Job
Reproduce the text of the entries line for line, starting at the very beginning and ending at the line that contains "Ростовская область". Leave the pictures out of your answer.
+-------+
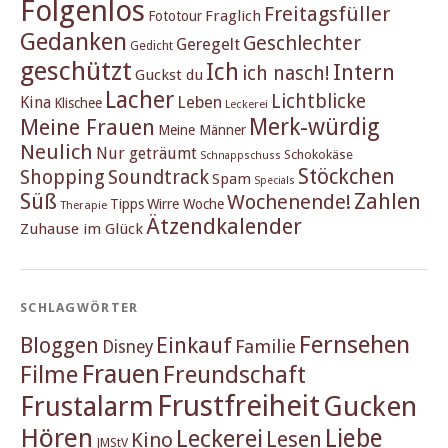
Folgenlos
Freitagsfüller
Fraglich
Fototour
Gedanken
Geschlechter
Geregelt
Gedicht
geschützt
Ich
Intern
ich nasch!
Guckst du
Lacher
Lichtblicke
Kina
Leben
Klischee
Leckerei
Merk-würdig
Meine Frauen
Meine Männer
Neulich
Nur geträumt
Schokokäse
Schnappschuss
Stöckchen
Shopping
Soundtrack
Spam
Specials
Süß
Zahlen
Wochenende!
Tipps
Wirre Woche
Therapie
Ätzendkalender
Zuhause im Glück
SCHLAGWÖRTER
Fernsehen
Einkauf
Bloggen
Familie
Disney
Frauen
Filme
Freundschaft
Frustfreiheit
Frustalarm
Gucken
Hören
Liebe
Leckerei
Lesen
Kino
JMStV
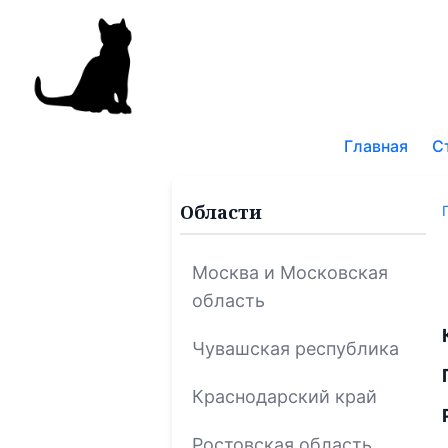
Поис
по
Главная
С
блог
Области
Москва и Московская
область
Чувашская республика
Краснодарский край
Ростовская область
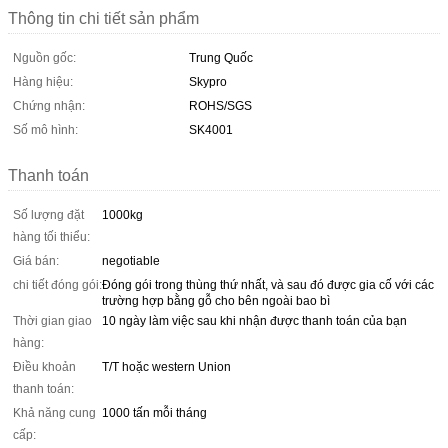
Thông tin chi tiết sản phẩm
Nguồn gốc:
Trung Quốc
Hàng hiệu:
Skypro
Chứng nhận:
ROHS/SGS
Số mô hình:
SK4001
Thanh toán
Số lượng đặt
1000kg
hàng tối thiểu:
Giá bán:
negotiable
chi tiết đóng gói:
Đóng gói trong thùng thứ nhất, và sau đó được gia cố với các
trường hợp bằng gỗ cho bên ngoài bao bì
Thời gian giao
10 ngày làm việc sau khi nhận được thanh toán của bạn
hàng:
Điều khoản
T/T hoặc western Union
thanh toán:
Khả năng cung
1000 tấn mỗi tháng
cấp:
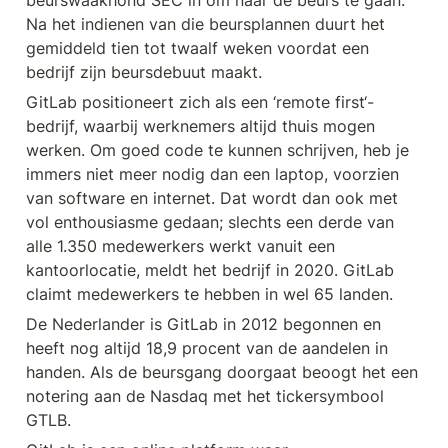
Na het indienen van die beursplannen duurt het 
gemiddeld tien tot twaalf weken voordat een 
bedrijf zijn beursdebuut maakt.
GitLab positioneert zich als een ‘remote first‘-
bedrijf, waarbij werknemers altijd thuis mogen 
werken. Om goed code te kunnen schrijven, heb je 
immers niet meer nodig dan een laptop, voorzien 
van software en internet. Dat wordt dan ook met 
vol enthousiasme gedaan; slechts een derde van 
alle 1.350 medewerkers werkt vanuit een 
kantoorlocatie, meldt het bedrijf in 2020. GitLab 
claimt medewerkers te hebben in wel 65 landen.
De Nederlander is GitLab in 2012 begonnen en 
heeft nog altijd 18,9 procent van de aandelen in 
handen. Als de beursgang doorgaat beoogt het een 
notering aan de Nasdaq met het tickersymbool 
GTLB.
+-------+
Response
Folgenlos
Freitagsfüller
Fraglich
Fototour
Gedanken
Geschlechter
Geregelt
Gedicht
geschützt
Ich
Intern
ich nasch!
Guckst du
Lacher
Lichtblicke
Kina
Leben
Klischee
Leckerei
Merk-würdig
Meine Frauen
Meine Männer
Neulich
Nur geträumt
Schokokäse
Schnappschuss
Stöckchen
Shopping
Soundtrack
Spam
Specials
Süß
Zahlen
Wochenende!
Tipps
Wirre Woche
Therapie
Ätzendkalender
Zuhause im Glück
SCHLAGWÖRTER
Fernsehen
Einkauf
Bloggen
Familie
Disney
Frauen
Filme
Freundschaft
Frustfreiheit
Frustalarm
Gucken
Hören
Liebe
Leckerei
Lesen
Kino
JMStV
Поис
по
Главная
С
блог
Области
Москва и Московская
область
Чувашская республика
Краснодарский край
Ростовская область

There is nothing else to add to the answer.